(Beginning of RECORD SET)
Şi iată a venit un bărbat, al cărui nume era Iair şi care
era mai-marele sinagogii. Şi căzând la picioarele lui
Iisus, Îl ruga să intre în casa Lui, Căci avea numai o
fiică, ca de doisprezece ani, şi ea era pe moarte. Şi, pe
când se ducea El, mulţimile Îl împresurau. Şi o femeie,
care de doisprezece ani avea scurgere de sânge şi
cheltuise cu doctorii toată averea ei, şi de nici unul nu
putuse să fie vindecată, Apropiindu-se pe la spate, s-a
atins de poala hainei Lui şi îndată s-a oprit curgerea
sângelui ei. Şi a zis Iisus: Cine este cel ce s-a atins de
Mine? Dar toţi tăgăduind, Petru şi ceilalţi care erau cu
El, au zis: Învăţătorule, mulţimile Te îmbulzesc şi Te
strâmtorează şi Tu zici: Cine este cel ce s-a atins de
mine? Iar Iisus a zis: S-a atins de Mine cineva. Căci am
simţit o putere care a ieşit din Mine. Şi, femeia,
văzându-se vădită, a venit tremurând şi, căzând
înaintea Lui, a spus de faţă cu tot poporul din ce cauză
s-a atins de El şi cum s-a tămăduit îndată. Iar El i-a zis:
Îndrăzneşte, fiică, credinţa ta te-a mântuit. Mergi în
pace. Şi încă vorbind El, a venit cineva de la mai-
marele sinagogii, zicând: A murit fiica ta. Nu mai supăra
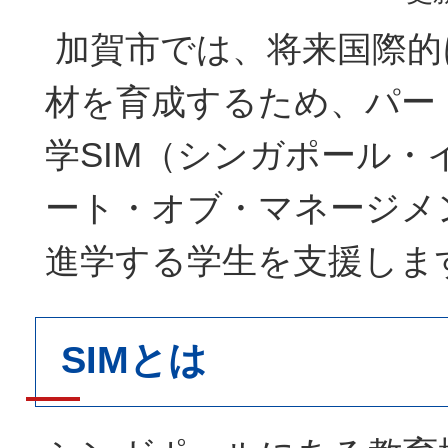
加賀市では、将来国際的
材を育成するため、パー
学SIM（シンガポール・
ート・オブ・マネージメ
進学する学生を支援しま
SIMとは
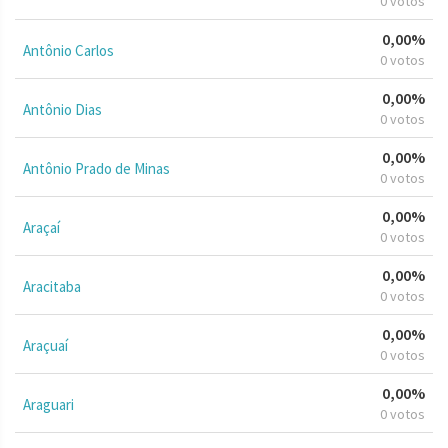
0 votos
0,00%
Antônio Carlos
0 votos
0,00%
Antônio Dias
0 votos
0,00%
Antônio Prado de Minas
0 votos
0,00%
Araçaí
0 votos
0,00%
Aracitaba
0 votos
0,00%
Araçuaí
0 votos
0,00%
Araguari
0 votos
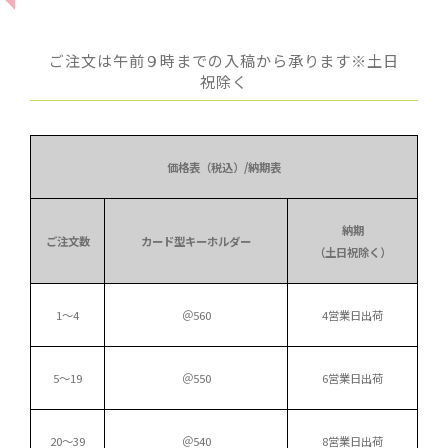
ご注文は午前９時までの入稿から承ります※土日
祝除く
価格表（税込）/納期表
納期
ご注文数
カード型キーホルダー
（土日祝除く）
1～4
＠560
4営業日出荷
5～19
＠550
6営業日出荷
20～39
＠540
8営業日出荷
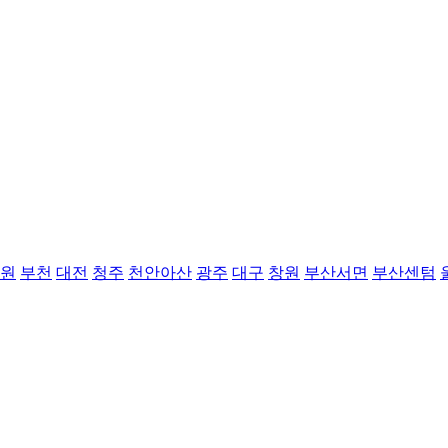
원
부천
대전
청주
천안아산
광주
대구
창원
부산서면
부산센텀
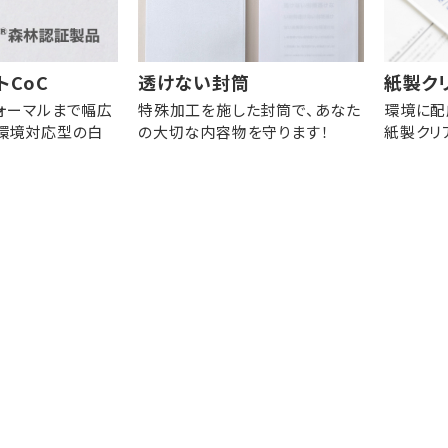
トCoC
透けない封筒
紙製ク
ォーマルまで幅広
特殊加工を施した封筒で、あなた
環境に配
環境対応型の白
の大切な内容物を守ります！
紙製クリ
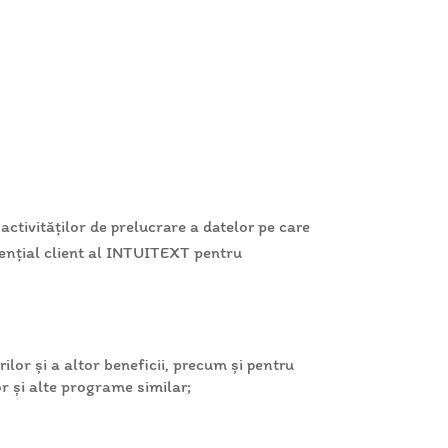
;
tivităților de prelucrare a datelor pe care
tențial client al INTUITEXT pentru
lor şi a altor beneficii, precum şi pentru
or și alte programe similar;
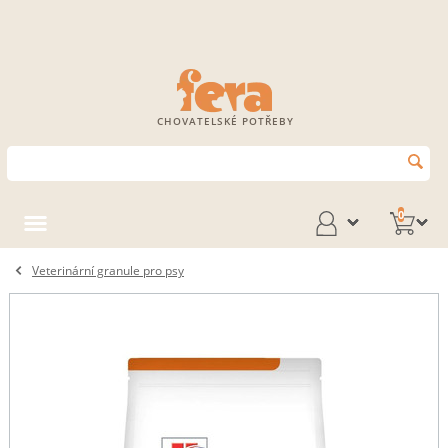
CHOVATELSKÉ POTŘEBY
0
Veterinární granule pro psy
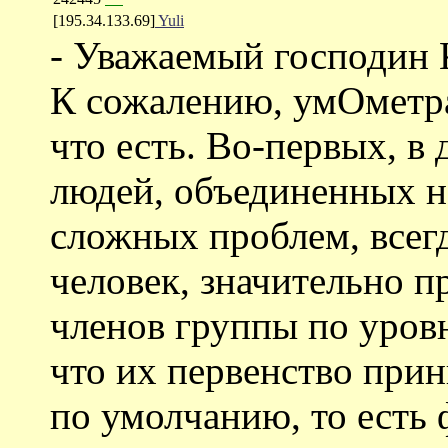
[195.34.133.69]
Yuli
- Уважаемый господин 
К сожалению, умОметра
что есть. Во-первых, в
людей, объединенных 
сложных проблем, всегд
человек, значительно 
членов группы по уров
что их первенство при
по умолчанию, то есть 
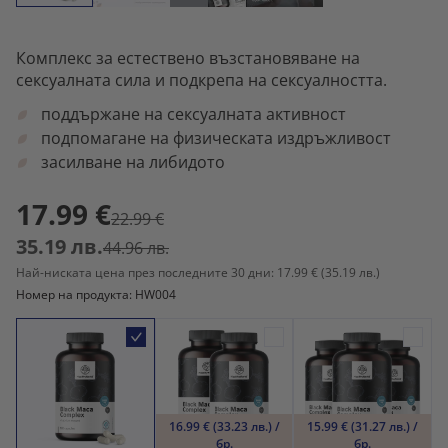
Комплекс за естествено възстановяване на
сексуалната сила и подкрепа на сексуалността.
поддържане на сексуалната активност
подпомагане на физическата издръжливост
засилване на либидото
17.99 €
22.99 €
35.19 лв.
44.96 лв.
Най-ниската цена през последните 30 дни: 17.99 €
(35.19 лв.)
Номер на продукта: HW004
16.99 € (33.23 лв.) /
15.99 € (31.27 лв.) /
бр.
бр.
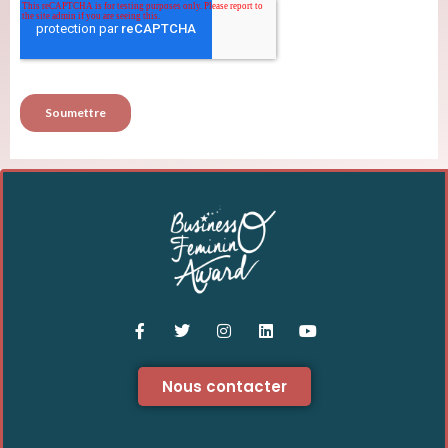
Nous contacter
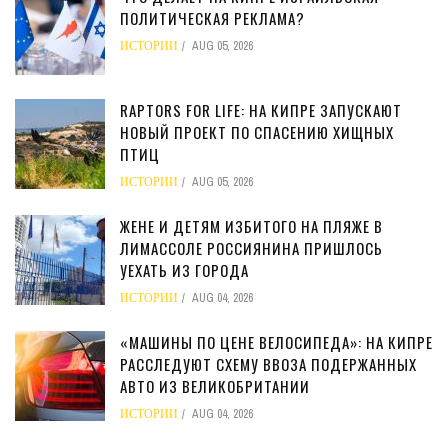
ПОЛИТИЧЕСКАЯ РЕКЛАМА?
ИСТОРИИ
AUG 05, 2026
RAPTORS FOR LIFE: НА КИПРЕ ЗАПУСКАЮТ
НОВЫЙ ПРОЕКТ ПО СПАСЕНИЮ ХИЩНЫХ
ПТИЦ
ИСТОРИИ
AUG 05, 2026
ЖЕНЕ И ДЕТЯМ ИЗБИТОГО НА ПЛЯЖЕ В
ЛИМАССОЛЕ РОССИЯНИНА ПРИШЛОСЬ
УЕХАТЬ ИЗ ГОРОДА
ИСТОРИИ
AUG 04, 2026
«МАШИНЫ ПО ЦЕНЕ ВЕЛОСИПЕДА»: НА КИПРЕ
РАССЛЕДУЮТ СХЕМУ ВВОЗА ПОДЕРЖАННЫХ
АВТО ИЗ ВЕЛИКОБРИТАНИИ
ИСТОРИИ
AUG 04, 2026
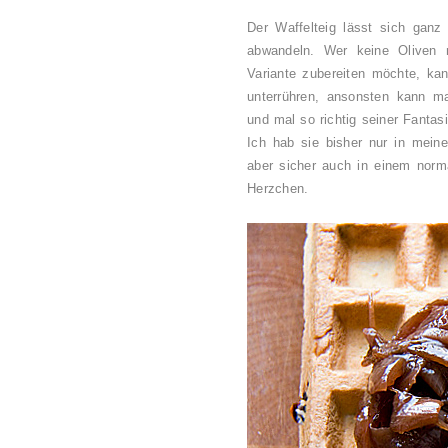
Der Waffelteig lässt sich gan
abwandeln. Wer keine Oliven m
Variante zubereiten möchte, kan
unterrühren, ansonsten kann ma
und mal so richtig seiner Fantas
Ich hab sie bisher nur in mei
aber sicher auch in einem norm
Herzchen.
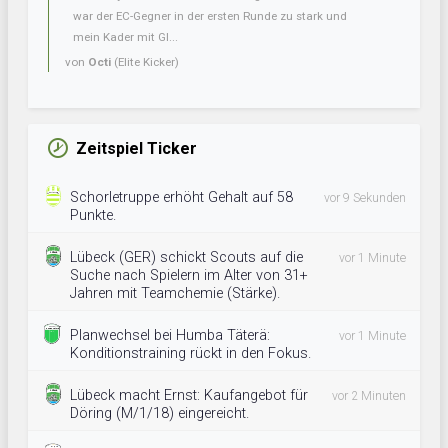
war der EC-Gegner in der ersten Runde zu stark und
mein Kader mit Gl...
von
Octi
(Elite Kicker)
Zeitspiel Ticker
Schorletruppe erhöht Gehalt auf 58
vor 9 Sekunden
Punkte.
Lübeck (GER) schickt Scouts auf die
vor 1 Minute
Suche nach Spielern im Alter von 31+
Jahren mit Teamchemie (Stärke).
Planwechsel bei Humba Täterä:
vor 1 Minute
Konditionstraining rückt in den Fokus.
Lübeck macht Ernst: Kaufangebot für
vor 2 Minuten
Döring (M/1/18) eingereicht.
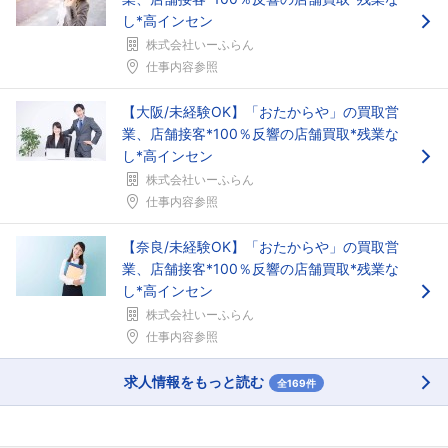
し*高インセン
株式会社いーふらん
仕事内容参照
【大阪/未経験OK】「おたからや」の買取営
業、店舗接客*100％反響の店舗買取*残業な
し*高インセン
株式会社いーふらん
仕事内容参照
【奈良/未経験OK】「おたからや」の買取営
業、店舗接客*100％反響の店舗買取*残業な
し*高インセン
株式会社いーふらん
仕事内容参照
求人情報をもっと読む
全169件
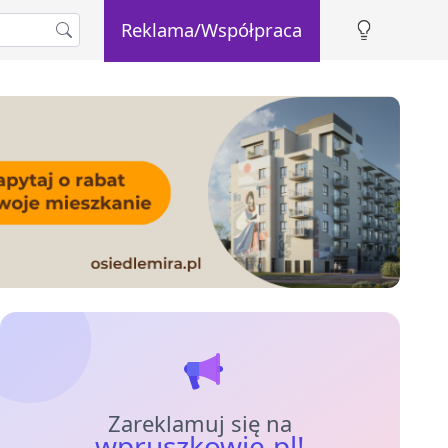
Reklama/Współpraca
Zareklamuj się na
wpruszkowie.pl!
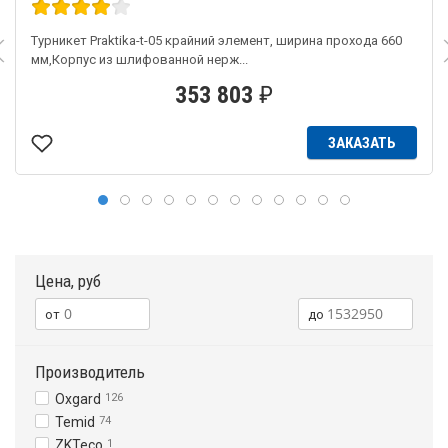
Турникет Praktika-t-05 крайний элемент, ширина прохода 660
мм,Корпус из шлифованной нерж...
353 803
₽
ЗАКАЗАТЬ
Цена, руб
Производитель
Oxgard
126
Temid
74
ZKTeco
1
(End of RECORD SET)
EXERCISE DESCRIPTION:
Whenever the string "avea" turns up in a line above, copy that line out.

RESPONSE BOX:
Iisus, Îl ruga să intre în casa Lui, Căci avea numai o
care de doisprezece ani avea scurgere de sânge şi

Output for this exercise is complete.